Hi @Mark_Bailey , @statman , @P_Bartell ,
Thank you for the thoughts! I have attached my data table so you can replicate what I am seeing, if that is helpful. Right now, the cells without a value in the "Time" column are the failed runs. Without a value, the Fit Definitive Screen script doesn't run. If I exclude those rows/runs, the script still doesn't run. If I assign random values, it will run. I know it is best not to exclude any runs and this will harm the model, but since I added 8 extra runs when generating the table, I was hoping that losing 4 to failures might still work. I was just surprised that the script won't even try! I have started by trying the approach that @P_Bartell suggested and I have questions there too but that should probably be another thread and I want to spend some more time on it first. To answer some of the other questions that came up:
- Yes, I can try to use a different metric than "Time to Completion". The only one I could think of is "Time left in experiment", and try to maximize that value (it would be zero for the failed runs). This is a biochemical reaction that produces a signal that is supposed to increase with time until it reaches a maximum. In the failed runs, no signal was ever produced, so I don't have any other value to use.
- I have tried assigning values to the failed runs, such as numbers larger than the duration of the experiment, or just very large numbers (approximating a Time of infiniti because it never worked), these seem to really skew the model and make all the other data points less impactful.

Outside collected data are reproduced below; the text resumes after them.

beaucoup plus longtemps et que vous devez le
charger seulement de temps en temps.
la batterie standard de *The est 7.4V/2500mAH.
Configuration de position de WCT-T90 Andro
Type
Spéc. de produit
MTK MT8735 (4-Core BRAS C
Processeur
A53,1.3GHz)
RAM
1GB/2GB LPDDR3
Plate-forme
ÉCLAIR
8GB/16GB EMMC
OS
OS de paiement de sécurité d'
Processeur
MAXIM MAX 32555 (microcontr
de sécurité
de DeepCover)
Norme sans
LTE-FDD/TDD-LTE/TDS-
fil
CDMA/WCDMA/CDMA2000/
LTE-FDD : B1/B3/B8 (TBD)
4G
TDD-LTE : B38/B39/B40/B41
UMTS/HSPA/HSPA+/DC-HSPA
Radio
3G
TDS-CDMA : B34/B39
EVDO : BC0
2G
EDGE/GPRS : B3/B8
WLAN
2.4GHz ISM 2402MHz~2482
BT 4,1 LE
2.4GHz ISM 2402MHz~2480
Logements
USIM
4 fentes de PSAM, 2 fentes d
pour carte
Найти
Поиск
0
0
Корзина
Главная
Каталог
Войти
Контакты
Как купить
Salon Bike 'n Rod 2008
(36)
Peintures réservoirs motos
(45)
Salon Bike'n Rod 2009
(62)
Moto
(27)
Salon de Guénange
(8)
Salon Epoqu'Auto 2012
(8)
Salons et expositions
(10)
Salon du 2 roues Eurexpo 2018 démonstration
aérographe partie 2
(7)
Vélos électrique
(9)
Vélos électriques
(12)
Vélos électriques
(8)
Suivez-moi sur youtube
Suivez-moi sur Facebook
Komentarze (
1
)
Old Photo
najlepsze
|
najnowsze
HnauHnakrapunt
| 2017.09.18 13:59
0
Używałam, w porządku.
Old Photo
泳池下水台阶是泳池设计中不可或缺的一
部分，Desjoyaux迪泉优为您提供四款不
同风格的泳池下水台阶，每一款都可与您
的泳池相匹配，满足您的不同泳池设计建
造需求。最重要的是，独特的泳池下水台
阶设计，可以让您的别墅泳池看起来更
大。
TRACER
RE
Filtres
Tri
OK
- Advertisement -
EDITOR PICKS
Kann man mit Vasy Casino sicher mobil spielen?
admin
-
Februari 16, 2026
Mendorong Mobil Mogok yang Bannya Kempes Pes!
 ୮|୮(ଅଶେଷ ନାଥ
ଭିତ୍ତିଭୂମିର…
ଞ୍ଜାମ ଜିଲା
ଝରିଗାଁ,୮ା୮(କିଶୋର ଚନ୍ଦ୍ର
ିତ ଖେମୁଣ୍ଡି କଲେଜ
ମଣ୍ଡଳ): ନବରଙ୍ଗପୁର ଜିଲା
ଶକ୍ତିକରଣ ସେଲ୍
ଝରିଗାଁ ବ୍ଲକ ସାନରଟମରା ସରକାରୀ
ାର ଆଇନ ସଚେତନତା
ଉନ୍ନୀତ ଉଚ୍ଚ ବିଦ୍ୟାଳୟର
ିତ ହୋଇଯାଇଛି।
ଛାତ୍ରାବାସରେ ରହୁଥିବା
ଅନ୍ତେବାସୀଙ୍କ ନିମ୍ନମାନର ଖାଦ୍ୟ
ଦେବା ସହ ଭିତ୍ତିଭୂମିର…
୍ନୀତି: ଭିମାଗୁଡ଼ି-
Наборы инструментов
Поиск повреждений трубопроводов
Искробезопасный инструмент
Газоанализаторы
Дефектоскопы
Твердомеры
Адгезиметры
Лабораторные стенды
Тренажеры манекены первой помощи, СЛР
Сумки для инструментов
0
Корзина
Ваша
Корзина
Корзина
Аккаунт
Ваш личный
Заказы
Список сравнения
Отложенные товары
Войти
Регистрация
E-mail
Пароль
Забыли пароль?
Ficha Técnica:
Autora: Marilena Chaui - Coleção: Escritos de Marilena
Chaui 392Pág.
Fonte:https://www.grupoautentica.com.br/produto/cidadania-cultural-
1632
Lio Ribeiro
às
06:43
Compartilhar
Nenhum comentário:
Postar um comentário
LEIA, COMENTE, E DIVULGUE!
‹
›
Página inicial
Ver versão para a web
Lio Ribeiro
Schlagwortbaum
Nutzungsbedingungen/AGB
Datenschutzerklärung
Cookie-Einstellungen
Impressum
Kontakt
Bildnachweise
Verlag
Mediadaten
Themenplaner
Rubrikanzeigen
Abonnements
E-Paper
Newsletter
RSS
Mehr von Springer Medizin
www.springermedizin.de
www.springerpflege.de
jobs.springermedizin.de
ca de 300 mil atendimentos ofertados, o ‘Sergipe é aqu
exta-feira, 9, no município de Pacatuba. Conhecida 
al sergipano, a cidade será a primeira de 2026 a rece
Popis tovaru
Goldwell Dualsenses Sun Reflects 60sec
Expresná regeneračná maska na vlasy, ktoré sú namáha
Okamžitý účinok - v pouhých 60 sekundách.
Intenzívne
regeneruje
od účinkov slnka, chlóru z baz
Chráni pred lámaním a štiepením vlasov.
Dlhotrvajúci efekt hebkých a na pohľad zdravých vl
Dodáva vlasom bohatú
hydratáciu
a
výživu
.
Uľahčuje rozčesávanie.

- To clarify, my replicates truly are repeats of the run conditions, not just multiple measurements of the same run. So in total we ran 31*8 = 248 reactions. These reactions naturally have some variability so replicates are important. The values currently in the table are the mean of the 8 runs. I thought there would be some value in including the data from each run in the model, but if I try to add extra runs to the table, the Fit Definitive Screening script doesn't run.
- To address "What did I learn from the failures": If I look at the failed runs, 3 out of 4 have a combination of Low Mg and High Log2X1. This was expected to be detrimental to the reaction, and I had considered setting up a constraint so that this combination could not be used, but the DSD didn't allow it. If I had done a custom DOE I would have made this constraint. (although, there are cases where Low Mg and High Log2X1 did work, so this is not a guaranteed failure).
For now I will try modeling this data by excluding the failed runs, including the individual replicate data, and not using the Fit Definitive Screening script.